--- Record set ---

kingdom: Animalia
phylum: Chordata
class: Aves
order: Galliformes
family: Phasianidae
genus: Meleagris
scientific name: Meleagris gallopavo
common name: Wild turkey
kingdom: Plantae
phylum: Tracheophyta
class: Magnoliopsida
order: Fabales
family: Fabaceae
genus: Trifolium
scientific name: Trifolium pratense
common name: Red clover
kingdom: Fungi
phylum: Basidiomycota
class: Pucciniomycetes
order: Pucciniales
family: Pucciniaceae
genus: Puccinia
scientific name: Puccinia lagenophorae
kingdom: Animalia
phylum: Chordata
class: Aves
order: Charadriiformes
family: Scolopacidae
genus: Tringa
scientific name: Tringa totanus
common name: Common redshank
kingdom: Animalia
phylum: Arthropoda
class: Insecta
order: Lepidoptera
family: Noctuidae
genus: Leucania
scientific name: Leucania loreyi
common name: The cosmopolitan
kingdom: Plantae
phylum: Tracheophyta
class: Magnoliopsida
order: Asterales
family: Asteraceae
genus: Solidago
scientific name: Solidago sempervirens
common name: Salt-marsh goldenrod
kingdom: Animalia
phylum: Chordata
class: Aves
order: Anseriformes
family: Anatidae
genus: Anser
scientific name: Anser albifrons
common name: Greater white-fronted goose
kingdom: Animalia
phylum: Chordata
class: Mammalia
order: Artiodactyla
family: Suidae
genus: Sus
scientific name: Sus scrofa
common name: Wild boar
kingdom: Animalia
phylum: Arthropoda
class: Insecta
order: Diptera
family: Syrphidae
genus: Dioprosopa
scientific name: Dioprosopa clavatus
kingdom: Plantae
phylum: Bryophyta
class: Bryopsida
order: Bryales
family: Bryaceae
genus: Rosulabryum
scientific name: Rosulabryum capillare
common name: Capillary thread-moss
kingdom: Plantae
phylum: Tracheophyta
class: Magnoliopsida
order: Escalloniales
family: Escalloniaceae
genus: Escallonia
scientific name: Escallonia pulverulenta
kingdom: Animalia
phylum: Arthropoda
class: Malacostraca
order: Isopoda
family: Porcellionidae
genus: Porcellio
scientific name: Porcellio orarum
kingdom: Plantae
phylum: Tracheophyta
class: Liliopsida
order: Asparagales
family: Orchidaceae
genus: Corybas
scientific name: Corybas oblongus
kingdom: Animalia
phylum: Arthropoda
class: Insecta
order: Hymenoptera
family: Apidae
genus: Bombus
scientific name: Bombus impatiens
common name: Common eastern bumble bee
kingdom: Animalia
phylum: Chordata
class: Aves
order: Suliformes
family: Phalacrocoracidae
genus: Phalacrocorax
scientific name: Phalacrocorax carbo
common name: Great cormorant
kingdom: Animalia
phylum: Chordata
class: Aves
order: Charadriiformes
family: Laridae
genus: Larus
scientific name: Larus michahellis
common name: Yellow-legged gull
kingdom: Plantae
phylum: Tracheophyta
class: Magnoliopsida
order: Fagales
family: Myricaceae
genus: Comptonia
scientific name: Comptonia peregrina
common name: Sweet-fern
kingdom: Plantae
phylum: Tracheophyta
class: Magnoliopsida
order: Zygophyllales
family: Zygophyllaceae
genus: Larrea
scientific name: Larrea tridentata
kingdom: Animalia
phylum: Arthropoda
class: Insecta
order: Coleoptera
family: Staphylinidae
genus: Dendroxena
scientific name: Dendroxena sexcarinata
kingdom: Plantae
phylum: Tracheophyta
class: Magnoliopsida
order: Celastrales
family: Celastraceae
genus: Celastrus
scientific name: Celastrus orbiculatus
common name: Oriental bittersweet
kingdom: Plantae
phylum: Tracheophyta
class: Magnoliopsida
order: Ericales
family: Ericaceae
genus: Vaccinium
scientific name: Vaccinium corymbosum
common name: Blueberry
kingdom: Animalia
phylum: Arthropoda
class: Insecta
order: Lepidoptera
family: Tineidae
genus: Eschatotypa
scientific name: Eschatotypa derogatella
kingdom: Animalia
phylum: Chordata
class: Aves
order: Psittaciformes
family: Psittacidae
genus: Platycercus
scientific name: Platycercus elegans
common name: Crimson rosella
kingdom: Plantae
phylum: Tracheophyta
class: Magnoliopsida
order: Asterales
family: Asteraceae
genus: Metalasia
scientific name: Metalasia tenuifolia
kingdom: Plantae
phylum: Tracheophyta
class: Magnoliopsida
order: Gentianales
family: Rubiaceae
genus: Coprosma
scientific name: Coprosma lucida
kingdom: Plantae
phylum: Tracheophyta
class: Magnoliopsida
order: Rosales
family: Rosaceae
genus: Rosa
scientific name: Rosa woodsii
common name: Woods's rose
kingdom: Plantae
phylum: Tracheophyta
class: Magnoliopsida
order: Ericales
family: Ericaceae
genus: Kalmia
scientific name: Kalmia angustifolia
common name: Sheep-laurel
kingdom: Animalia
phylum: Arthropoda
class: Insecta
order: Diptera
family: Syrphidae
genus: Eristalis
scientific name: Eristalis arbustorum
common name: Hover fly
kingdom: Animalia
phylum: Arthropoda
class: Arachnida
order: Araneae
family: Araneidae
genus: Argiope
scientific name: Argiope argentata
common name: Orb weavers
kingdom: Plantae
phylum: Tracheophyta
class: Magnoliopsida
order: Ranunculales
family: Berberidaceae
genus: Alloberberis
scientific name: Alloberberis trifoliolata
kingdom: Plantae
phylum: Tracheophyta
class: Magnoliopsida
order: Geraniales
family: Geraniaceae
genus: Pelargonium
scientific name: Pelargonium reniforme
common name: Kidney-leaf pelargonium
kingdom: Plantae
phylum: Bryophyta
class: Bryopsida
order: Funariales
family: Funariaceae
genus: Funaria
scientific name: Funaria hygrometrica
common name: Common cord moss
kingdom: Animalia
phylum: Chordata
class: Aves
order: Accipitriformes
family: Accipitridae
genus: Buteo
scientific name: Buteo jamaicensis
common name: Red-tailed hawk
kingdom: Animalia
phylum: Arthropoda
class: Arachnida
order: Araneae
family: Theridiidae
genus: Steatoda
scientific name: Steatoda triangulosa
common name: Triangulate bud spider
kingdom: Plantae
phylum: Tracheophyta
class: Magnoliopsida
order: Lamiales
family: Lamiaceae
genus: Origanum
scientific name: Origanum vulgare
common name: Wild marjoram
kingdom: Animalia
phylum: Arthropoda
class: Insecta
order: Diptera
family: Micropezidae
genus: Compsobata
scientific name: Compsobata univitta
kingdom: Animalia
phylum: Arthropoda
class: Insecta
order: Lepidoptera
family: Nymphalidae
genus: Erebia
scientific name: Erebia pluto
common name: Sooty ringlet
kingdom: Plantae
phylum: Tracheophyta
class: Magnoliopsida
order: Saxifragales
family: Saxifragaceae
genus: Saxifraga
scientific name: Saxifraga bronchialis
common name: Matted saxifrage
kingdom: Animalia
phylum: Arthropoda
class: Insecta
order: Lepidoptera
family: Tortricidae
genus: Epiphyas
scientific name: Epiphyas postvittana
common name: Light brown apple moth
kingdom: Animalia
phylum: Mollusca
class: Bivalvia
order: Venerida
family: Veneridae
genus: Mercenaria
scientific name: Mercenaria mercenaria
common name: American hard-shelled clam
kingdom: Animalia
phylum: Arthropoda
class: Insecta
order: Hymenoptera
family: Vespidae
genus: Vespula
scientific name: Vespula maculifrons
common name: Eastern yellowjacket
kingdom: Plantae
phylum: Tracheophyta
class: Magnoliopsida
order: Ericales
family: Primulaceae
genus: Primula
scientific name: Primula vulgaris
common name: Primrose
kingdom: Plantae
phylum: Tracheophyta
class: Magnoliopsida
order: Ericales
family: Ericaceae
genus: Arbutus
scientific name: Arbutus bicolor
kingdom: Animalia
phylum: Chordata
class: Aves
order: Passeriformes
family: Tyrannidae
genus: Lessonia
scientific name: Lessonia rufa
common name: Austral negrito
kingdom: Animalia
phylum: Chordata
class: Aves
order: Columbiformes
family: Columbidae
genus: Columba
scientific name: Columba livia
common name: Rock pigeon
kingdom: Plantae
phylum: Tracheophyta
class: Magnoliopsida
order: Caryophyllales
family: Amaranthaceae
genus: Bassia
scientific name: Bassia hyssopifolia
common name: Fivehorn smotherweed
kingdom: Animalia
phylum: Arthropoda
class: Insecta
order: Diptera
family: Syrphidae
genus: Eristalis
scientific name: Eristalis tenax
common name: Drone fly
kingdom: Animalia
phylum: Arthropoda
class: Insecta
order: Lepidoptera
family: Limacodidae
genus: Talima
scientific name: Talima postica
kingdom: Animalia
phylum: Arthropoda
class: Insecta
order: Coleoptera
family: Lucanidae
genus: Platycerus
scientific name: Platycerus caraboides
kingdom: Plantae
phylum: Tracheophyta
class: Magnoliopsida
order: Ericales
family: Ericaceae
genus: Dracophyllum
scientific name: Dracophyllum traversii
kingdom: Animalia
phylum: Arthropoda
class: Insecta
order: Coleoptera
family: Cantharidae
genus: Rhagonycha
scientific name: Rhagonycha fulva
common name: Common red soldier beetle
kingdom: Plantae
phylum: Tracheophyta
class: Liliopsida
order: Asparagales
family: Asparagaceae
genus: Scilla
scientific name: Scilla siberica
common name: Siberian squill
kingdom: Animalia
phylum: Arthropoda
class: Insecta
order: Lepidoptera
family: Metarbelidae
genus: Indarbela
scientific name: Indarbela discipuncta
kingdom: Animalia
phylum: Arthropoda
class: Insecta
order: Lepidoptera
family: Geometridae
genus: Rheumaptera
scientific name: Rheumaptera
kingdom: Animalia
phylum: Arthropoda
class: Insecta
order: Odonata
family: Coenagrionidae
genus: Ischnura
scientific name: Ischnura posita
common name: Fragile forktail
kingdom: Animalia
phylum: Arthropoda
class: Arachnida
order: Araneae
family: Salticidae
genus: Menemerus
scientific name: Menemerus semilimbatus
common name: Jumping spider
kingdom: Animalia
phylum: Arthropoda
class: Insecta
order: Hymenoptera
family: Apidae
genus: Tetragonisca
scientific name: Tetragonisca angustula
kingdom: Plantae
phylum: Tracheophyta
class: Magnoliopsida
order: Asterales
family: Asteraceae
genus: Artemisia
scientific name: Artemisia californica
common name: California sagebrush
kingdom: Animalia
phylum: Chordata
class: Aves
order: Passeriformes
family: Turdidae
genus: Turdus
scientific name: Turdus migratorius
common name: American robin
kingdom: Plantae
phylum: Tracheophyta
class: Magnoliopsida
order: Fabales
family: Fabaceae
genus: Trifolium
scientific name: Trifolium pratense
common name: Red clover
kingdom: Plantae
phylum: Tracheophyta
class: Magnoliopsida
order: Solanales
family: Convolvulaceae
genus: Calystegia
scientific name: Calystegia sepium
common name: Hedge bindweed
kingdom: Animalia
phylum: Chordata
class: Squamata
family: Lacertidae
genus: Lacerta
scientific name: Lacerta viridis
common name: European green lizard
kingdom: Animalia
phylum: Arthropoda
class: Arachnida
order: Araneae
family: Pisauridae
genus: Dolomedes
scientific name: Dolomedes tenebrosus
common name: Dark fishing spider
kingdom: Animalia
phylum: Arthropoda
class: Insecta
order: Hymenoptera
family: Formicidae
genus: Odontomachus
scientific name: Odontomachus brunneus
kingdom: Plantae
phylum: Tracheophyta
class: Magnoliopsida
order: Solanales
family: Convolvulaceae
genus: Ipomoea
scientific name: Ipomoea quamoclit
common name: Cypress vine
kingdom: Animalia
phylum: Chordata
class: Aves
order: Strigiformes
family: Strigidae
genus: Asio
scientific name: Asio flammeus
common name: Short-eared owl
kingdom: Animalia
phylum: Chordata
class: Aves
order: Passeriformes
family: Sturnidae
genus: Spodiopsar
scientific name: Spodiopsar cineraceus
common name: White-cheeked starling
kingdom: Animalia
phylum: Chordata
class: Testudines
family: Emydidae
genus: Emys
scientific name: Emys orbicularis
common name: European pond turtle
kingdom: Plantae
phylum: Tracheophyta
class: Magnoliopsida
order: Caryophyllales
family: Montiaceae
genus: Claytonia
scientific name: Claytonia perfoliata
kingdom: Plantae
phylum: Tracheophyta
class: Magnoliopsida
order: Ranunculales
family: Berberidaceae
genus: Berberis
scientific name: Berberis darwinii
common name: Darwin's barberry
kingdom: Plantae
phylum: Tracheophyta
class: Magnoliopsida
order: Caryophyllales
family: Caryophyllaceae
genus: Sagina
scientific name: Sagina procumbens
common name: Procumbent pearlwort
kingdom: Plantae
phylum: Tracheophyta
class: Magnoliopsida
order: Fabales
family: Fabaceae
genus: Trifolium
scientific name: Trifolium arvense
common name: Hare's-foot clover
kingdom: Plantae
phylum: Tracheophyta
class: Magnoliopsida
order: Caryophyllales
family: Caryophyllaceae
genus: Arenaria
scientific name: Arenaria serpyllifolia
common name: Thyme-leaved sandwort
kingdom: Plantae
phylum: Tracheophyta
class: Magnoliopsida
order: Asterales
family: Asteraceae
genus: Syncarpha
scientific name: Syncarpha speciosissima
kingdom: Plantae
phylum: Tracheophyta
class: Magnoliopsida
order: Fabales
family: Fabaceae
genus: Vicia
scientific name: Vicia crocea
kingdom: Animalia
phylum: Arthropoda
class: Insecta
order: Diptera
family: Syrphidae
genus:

---

Task requirements —
Copy the material above word for word, starting at its first line and stopping after the line that contains "genus: Rosulabryum".

Task response —
kingdom: Animalia
phylum: Chordata
class: Aves
order: Galliformes
family: Phasianidae
genus: Meleagris
scientific name: Meleagris gallopavo
common name: Wild turkey
kingdom: Plantae
phylum: Tracheophyta
class: Magnoliopsida
order: Fabales
family: Fabaceae
genus: Trifolium
scientific name: Trifolium pratense
common name: Red clover
kingdom: Fungi
phylum: Basidiomycota
class: Pucciniomycetes
order: Pucciniales
family: Pucciniaceae
genus: Puccinia
scientific name: Puccinia lagenophorae
kingdom: Animalia
phylum: Chordata
class: Aves
order: Charadriiformes
family: Scolopacidae
genus: Tringa
scientific name: Tringa totanus
common name: Common redshank
kingdom: Animalia
phylum: Arthropoda
class: Insecta
order: Lepidoptera
family: Noctuidae
genus: Leucania
scientific name: Leucania loreyi
common name: The cosmopolitan
kingdom: Plantae
phylum: Tracheophyta
class: Magnoliopsida
order: Asterales
family: Asteraceae
genus: Solidago
scientific name: Solidago sempervirens
common name: Salt-marsh goldenrod
kingdom: Animalia
phylum: Chordata
class: Aves
order: Anseriformes
family: Anatidae
genus: Anser
scientific name: Anser albifrons
common name: Greater white-fronted goose
kingdom: Animalia
phylum: Chordata
class: Mammalia
order: Artiodactyla
family: Suidae
genus: Sus
scientific name: Sus scrofa
common name: Wild boar
kingdom: Animalia
phylum: Arthropoda
class: Insecta
order: Diptera
family: Syrphidae
genus: Dioprosopa
scientific name: Dioprosopa clavatus
kingdom: Plantae
phylum: Bryophyta
class: Bryopsida
order: Bryales
family: Bryaceae
genus: Rosulabryum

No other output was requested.